Los Angeles sits in the same future-value category. The company owns 15 lots for the development of 10 rental villas, expanded its US team, and uses Crest to advance the licensing process. The attached appraisals address property value based on future completion, not current rent. In a quarter where the company reports a net loss, the distinction between project value and current income matters more: value can support collateral, but it does not pay interest before a project becomes an income asset.
Conclusions
The first quarter strengthens the revenue side of the story, with UK assets beginning to work and expected annual rent of NIS 19.05 million in 2026. The debt layer still carries greater weight: net finance costs remain above gross profit, operating cash flow is negative, and Series C and Series D are close to the rate step-up threshold. This thesis requires faster proof that acquisitions are turning into recurring income and completed collateral.

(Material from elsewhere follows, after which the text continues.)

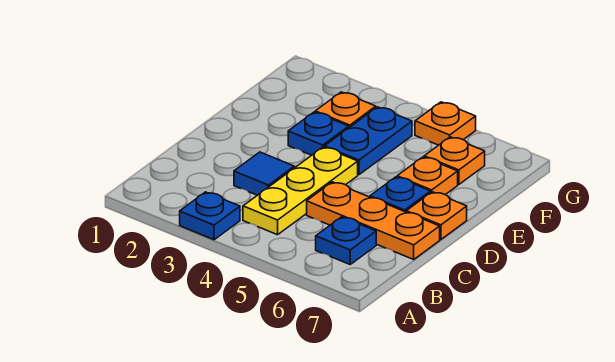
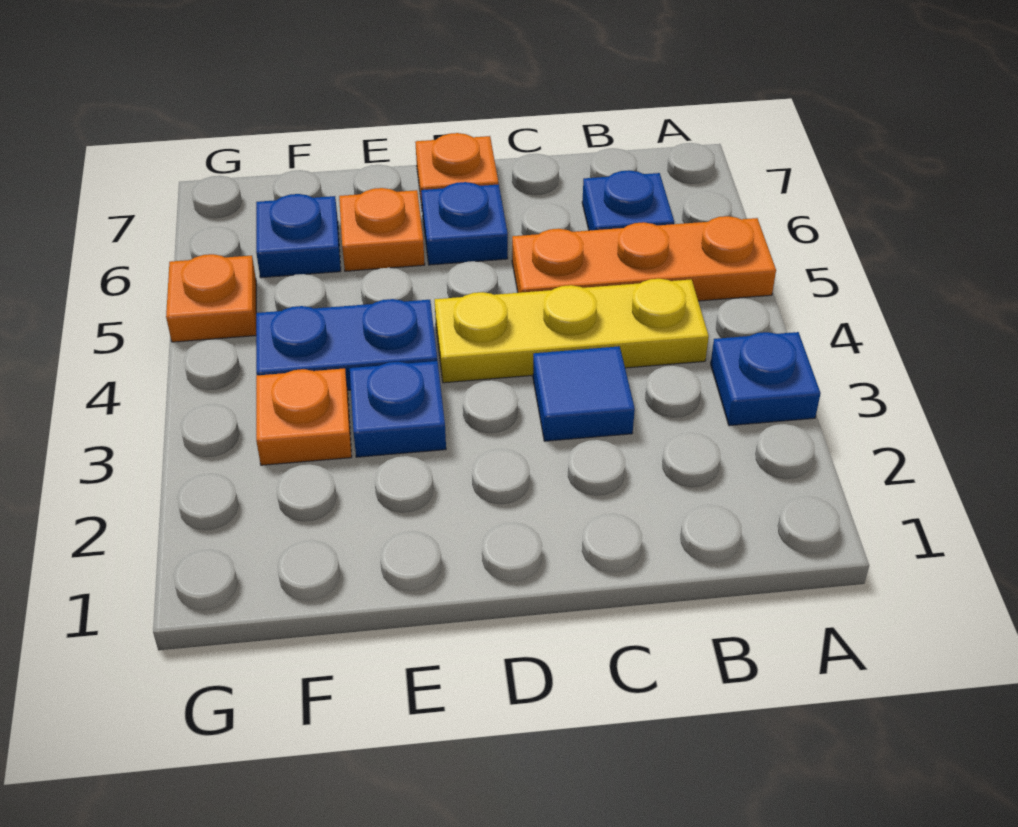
orange 1x3 plate [307,182,440,259] -> orange 1x3 plate turned to [512,216,776,301]
orange 1x1 plate [424,137,485,185] -> blue 1x1 plate [256,194,341,278]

The fair counter-thesis is that the first quarter is still too early: Newport and Milton Keynes did not contribute a full year, some trust deposits are already dedicated to investments, and the large projects are still ahead of their income point. If the coming quarters show rent running closer to NIS 19.05 million for 2026, completed collateral registration at Centennial Park, and debt-to-collateral ratios that do not move closer to the rate step-up threshold, this quarter will look like the beginning of a successful transition. If finance costs keep exceeding gross profit and collateral keeps being delayed, asset growth will remain paper value more than accessible cash.